Article Text


Socioeconomic Inequalities I
OP01 Did Health Inequality Increase in English Children and Young People between 1999 and 2009? Evidence from two Cross-Sectional Surveys and Inpatient Activity Data
  1. DS Hargreaves1,
  2. A Djafari-Marbini2
  1. 1General and Adolescent Paediatrics, University College London (UCL) Institute of Child Health, London, UK
  2. 2Speciality Services Directorate, Imperial College Healthcare NHS Trust, London, UK


Background From 1999, the English government pursued a systematic strategy to reduce health inequalities. For interventions affecting children and young people, intermediate indicators may be more useful for evaluating short/medium term impact than the mortality targets chosen. This article investigates trends in inequalities for self/parent-reported health and use of health services by children and young people between 1999 and 2009.

Methods Through the UK Data Archive (, data were accessed for the Health Survey for England 1999 (SN4365) (N=2638(0–12 years), 874(13–16), 1148(17–24), 5573(25+)) and the Health Survey for England 2009 (SN6732) (N=3022(0–12), 969(13–16), 451(17–24), 4160(25+)). Self-reported health and General Health Questionnaire data (participants aged 13+) and parent/carer report of health (participants aged 0–12) were used, with appropriate binary outcomes created. Using logistic regression in SPSS (v19), adjusted odds ratios (AORs) of poor health were calculated between the highest and lowest socio-economic tertiles, defined by occupation of household members. Analyses were stratified by age, adjusted for sex and weighted to be nationally representative. Hospital Episode Statistics on Finished Consultant Episodes were analysed by Index of Multiple Deprivation decile, derived from the patient’s postcode. Concentration indices of inpatient activity were calculated for those aged 0–12 and 13–19 in 1999/2000 (N=1843862) and 2009/2010 (N=1774139).

Results Compared to those in the highest occupations, parents/carers in the lowest tertile were more likely to report poor health in their children. The difference increased significantly from 1999 (AOR 1.7, 95% CI 1.2–2.4) to 2009 (AOR 4.1, 95% CI 2.5 to 6.7). Among adolescents, there was a non-significant increase in poor self-reported health over this time (AOR 2.3(1.2–4.3) vs. 3.2(1.6–6.4)). For young adults, there was a persistently weaker association between low socio-economic status and poor health (AOR 1.3(0.8–2.2) and 1.3(0.7–2.4)) than for older adults (AOR 3.1(2.6–3.6) and 3.2(2.6–3.9)). AORs for high General Health Questionnaire scores by age group showed a similar pattern.

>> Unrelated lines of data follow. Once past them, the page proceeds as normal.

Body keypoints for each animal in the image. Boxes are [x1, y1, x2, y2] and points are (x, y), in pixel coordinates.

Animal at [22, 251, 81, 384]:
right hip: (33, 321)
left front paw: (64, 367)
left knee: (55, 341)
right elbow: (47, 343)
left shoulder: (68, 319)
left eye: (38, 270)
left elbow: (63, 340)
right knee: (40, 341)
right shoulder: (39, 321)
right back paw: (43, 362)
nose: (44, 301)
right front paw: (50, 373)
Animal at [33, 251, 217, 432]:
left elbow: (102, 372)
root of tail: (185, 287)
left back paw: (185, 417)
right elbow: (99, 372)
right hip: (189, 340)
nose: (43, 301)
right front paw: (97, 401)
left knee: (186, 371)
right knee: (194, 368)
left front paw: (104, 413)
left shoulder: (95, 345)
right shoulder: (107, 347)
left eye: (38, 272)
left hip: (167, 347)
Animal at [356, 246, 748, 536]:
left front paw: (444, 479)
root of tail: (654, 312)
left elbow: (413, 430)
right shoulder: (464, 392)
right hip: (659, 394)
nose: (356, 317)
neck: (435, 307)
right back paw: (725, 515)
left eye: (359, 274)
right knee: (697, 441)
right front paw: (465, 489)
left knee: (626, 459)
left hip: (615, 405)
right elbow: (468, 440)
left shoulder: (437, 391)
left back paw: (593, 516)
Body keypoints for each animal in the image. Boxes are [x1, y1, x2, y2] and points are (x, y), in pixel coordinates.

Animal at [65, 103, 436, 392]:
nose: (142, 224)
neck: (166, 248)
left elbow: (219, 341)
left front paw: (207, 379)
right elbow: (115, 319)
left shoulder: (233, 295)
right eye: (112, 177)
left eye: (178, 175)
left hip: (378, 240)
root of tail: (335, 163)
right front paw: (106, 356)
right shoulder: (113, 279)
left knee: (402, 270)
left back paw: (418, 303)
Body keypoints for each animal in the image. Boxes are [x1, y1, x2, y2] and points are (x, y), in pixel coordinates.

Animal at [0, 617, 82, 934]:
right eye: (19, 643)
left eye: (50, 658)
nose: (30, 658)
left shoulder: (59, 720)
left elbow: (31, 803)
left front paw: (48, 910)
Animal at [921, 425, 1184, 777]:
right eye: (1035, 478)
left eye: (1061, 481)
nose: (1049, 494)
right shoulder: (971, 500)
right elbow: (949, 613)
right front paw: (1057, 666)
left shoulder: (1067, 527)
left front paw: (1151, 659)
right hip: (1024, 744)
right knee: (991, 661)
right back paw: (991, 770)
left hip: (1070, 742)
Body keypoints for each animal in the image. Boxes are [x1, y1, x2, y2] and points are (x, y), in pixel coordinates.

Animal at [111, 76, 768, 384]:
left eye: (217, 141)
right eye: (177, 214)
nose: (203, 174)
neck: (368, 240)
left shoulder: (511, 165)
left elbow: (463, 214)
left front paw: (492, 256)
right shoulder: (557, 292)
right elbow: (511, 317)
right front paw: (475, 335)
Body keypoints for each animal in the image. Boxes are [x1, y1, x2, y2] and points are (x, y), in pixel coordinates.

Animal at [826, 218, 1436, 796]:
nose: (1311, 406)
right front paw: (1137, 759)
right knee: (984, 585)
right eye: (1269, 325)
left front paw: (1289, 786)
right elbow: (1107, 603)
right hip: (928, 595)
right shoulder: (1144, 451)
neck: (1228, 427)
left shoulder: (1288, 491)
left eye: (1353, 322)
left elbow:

The concentration index for inpatient activity in adolescents (13–19) decreased from –0.102 in 1999 to –0.082 in 2009 (Males) and –0.247 to –0.189 (Females). The changes in the concentration index for 0-12s were much smaller (Male –0.136 vs. –0.139; Female –0.136 vs. –0.142).

Conclusion Despite the policy importance given to tackling health inequalities, this decade saw inequality in parents’ reports of their children’s health widen significantly. Adolescent findings were mixed, with a non-significant increase in inequality for self-reported health but a reduction in inequality related to inpatient activity.